**AIM OF THE EXERCISE**
Please write out all of the entries exactly as they appear.

**INPUT RECORDS**
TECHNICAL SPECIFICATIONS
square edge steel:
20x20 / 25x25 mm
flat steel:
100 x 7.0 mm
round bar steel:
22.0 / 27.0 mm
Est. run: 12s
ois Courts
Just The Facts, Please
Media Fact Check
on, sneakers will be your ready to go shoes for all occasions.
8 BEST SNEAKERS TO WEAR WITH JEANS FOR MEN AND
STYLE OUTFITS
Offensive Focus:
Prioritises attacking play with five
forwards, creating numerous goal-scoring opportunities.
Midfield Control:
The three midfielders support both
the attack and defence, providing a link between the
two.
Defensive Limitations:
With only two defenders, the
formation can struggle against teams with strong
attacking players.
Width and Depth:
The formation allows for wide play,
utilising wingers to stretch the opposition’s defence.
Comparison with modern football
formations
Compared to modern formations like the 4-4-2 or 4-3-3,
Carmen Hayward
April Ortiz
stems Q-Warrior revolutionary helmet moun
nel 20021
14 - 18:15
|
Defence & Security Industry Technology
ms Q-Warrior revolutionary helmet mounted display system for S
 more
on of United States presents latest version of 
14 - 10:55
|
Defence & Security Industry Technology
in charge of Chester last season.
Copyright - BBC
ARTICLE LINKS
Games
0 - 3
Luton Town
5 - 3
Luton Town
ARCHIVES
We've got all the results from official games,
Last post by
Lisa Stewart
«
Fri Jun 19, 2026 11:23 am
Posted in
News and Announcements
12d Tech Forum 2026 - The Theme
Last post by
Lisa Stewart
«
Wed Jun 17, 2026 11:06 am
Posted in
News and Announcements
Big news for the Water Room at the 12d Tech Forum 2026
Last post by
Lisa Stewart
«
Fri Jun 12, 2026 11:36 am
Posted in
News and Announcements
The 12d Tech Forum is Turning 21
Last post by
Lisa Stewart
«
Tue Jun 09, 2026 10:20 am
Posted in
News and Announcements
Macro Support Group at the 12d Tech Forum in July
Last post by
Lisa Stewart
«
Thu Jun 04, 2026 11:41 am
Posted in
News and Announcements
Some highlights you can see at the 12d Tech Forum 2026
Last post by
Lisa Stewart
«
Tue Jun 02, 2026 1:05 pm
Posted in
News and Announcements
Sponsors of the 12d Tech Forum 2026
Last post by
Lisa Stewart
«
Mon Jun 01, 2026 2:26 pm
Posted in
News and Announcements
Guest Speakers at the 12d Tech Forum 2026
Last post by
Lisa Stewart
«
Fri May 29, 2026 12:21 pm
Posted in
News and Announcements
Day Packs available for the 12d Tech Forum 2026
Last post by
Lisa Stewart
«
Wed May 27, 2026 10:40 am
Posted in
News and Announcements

**SOLUTION TO THE EXERCISE**
TECHNICAL SPECIFICATIONS
square edge steel:
20x20 / 25x25 mm
flat steel:
100 x 7.0 mm
round bar steel:
22.0 / 27.0 mm
Est. run: 12s
ois Courts
Just The Facts, Please
Media Fact Check
on, sneakers will be your ready to go shoes for all occasions.
8 BEST SNEAKERS TO WEAR WITH JEANS FOR MEN AND
STYLE OUTFITS
Offensive Focus:
Prioritises attacking play with five
forwards, creating numerous goal-scoring opportunities.
Midfield Control:
The three midfielders support both
the attack and defence, providing a link between the
two.
Defensive Limitations:
With only two defenders, the
formation can struggle against teams with strong
attacking players.
Width and Depth:
The formation allows for wide play,
utilising wingers to stretch the opposition’s defence.
Comparison with modern football
formations
Compared to modern formations like the 4-4-2 or 4-3-3,
Carmen Hayward
April Ortiz
stems Q-Warrior revolutionary helmet moun
nel 20021
14 - 18:15
|
Defence & Security Industry Technology
ms Q-Warrior revolutionary helmet mounted display system for S
 more
on of United States presents latest version of 
14 - 10:55
|
Defence & Security Industry Technology
in charge of Chester last season.
Copyright - BBC
ARTICLE LINKS
Games
0 - 3
Luton Town
5 - 3
Luton Town
ARCHIVES
We've got all the results from official games,
Last post by
Lisa Stewart
«
Fri Jun 19, 2026 11:23 am
Posted in
News and Announcements
12d Tech Forum 2026 - The Theme
Last post by
Lisa Stewart
«
Wed Jun 17, 2026 11:06 am
Posted in
News and Announcements
Big news for the Water Room at the 12d Tech Forum 2026
Last post by
Lisa Stewart
«
Fri Jun 12, 2026 11:36 am
Posted in
News and Announcements
The 12d Tech Forum is Turning 21
Last post by
Lisa Stewart
«
Tue Jun 09, 2026 10:20 am
Posted in
News and Announcements
Macro Support Group at the 12d Tech Forum in July
Last post by
Lisa Stewart
«
Thu Jun 04, 2026 11:41 am
Posted in
News and Announcements
Some highlights you can see at the 12d Tech Forum 2026
Last post by
Lisa Stewart
«
Tue Jun 02, 2026 1:05 pm
Posted in
News and Announcements
Sponsors of the 12d Tech Forum 2026
Last post by
Lisa Stewart
«
Mon Jun 01, 2026 2:26 pm
Posted in
News and Announcements
Guest Speakers at the 12d Tech Forum 2026
Last post by
Lisa Stewart
«
Fri May 29, 2026 12:21 pm
Posted in
News and Announcements
Day Packs available for the 12d Tech Forum 2026
Last post by
Lisa Stewart
«
Wed May 27, 2026 10:40 am
Posted in
News and Announcements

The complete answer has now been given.